Weight loss and exercise will affect the numbers, the surrogate measures of the disease, and so will the pills. However, no one has yet proved that making the numbers go in the right direction will alter the course of the disease in terms of morbidity and mortality. That would take decades, and no pharmaceutical company wants to run a study that long, so they go for results just in terms of the A1c or lower cholesterol.
The one large study done in the UK many years ago supposedly demonstrates a benefit, but it is measured in terms of reduction in relative risk which can be very deceiving. Also, they did a lot of massaging of the data to even show that small benefit.
There has not been one good study that has proved that weight loss will lengthen one’s life. People may want to lose weight (and most will not be successful in the long run) because it makes them feel better, etc. but there is no guarantee that it will make one live longer.
There is much more we don’t know about obesity and diabetes than we do know, but this deviates from Holy Writ concerning these conditions. People need to keep an open mind and see some real proof, not just in adjusting various numbers in tests, but actual benefit to the patient, before they swallow the accepted wisdom.
Recommend The Obesity Myth by Paul Campos (he is a bit of a lib and goes off on tangents at times, though) and any book by Dr. Nortin Hadler, MD. His latest on aging is excellent.
One more... Overdiagnosed by H. Gilbert Welch.

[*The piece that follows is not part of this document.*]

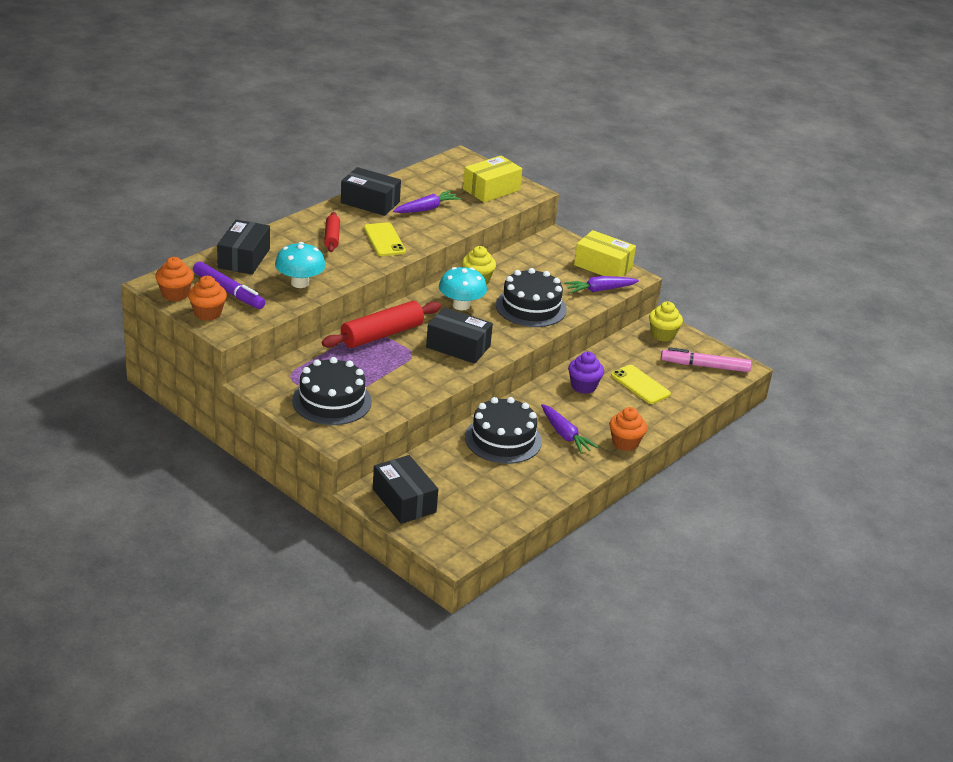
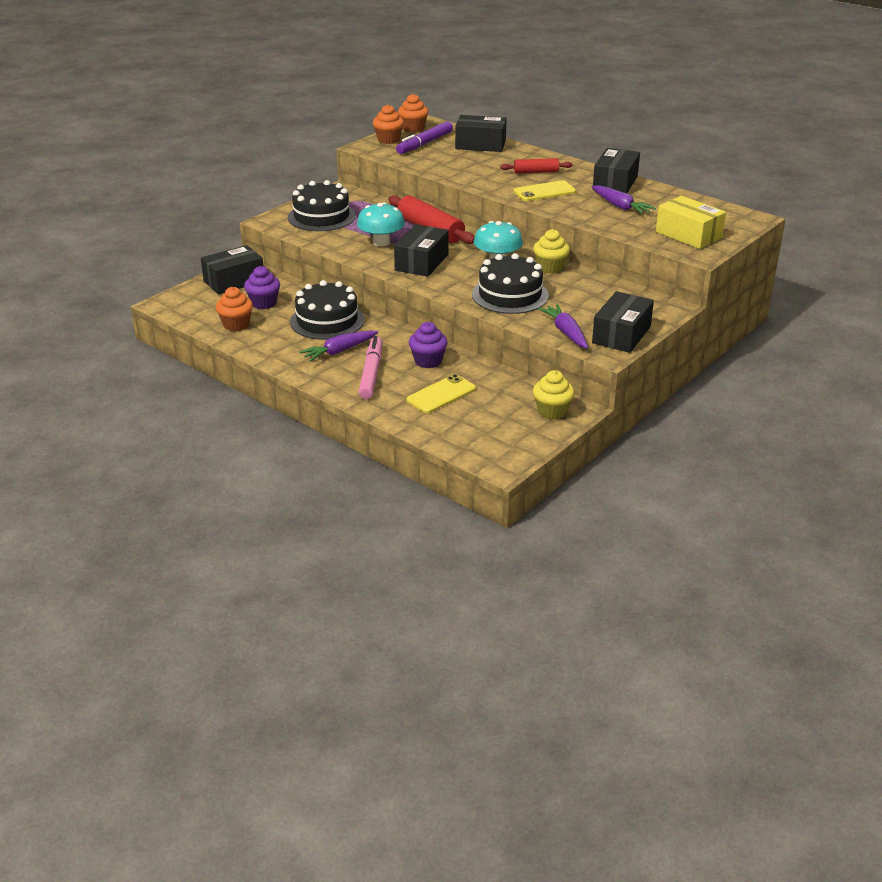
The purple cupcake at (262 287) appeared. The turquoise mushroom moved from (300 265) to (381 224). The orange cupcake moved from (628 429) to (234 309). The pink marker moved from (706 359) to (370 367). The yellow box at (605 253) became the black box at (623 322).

“However, no one has yet proved that making the numbers go in the right direction will alter the course of the disease in terms of morbidity and mortality. “
Exactly. See below:
Another interesting study:
Heart failure patients with diabetes may benefit from higher glucose levels
http://www.uclahealth.org/body.cfmid=561&action=detail&ref=1880
The researchers found that for the diabetic heart failure patients, two-year event-free survival was highest among patients with the highest elevated glycosylated hemoglobin levels: a 65 percent survival rate for patients with Level 4 (greater than 8.6 percent of the marker) and a 61 percent survival rate for those with Level 3 (7.3 - 8.5 percent of the marker).